In Fig. 158 we can see the adjusted, marginal, mean happiness scores when age is a covariate in an ANCOVA. In this analysis there is a significant interaction effect, whereby people with low stress who cycle to work are happier than people with low stress who drive and people with high stress whether they cycle or drive to work. There is also a significant main effect of stress – people with low stress are happier than those with high stress. And there is also a significant main effect of commuting behaviour – people who cycle are happier, on average, than those who drive to work.

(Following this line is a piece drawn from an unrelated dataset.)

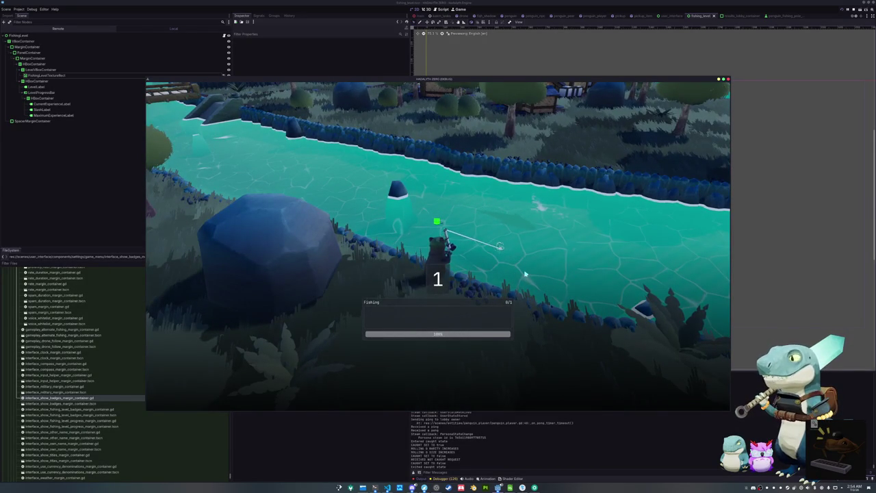
# Match the arrow sequence to land the Common Elephantnose Fish, then dismiss the catch panel
pyautogui.press('Down')
pyautogui.press('Right')
pyautogui.press('Left')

Plot with the Estimated Marginal means within the ANCOVA

Fig. 158 Plot with the Estimated Marginal means within the ANCOVA: Shown are the mean happiness level as a function of stress and commuting method

One thing to be aware of is that, if you are thinking of including a covariate in your ANOVA, there is an additional assumption: the relationship between the covariate and the dependent variable should be similar for all levels of the independent variable. This can be checked by adding an interaction term between the covariate and each independent variable in the jamovi ModelModel terms option. If the interaction effect is not significant it can be removed. If it is significant then a different and more advanced statistical technique might be appropriate (which is beyond the scope of this book so you might want to consult a friendly statistician).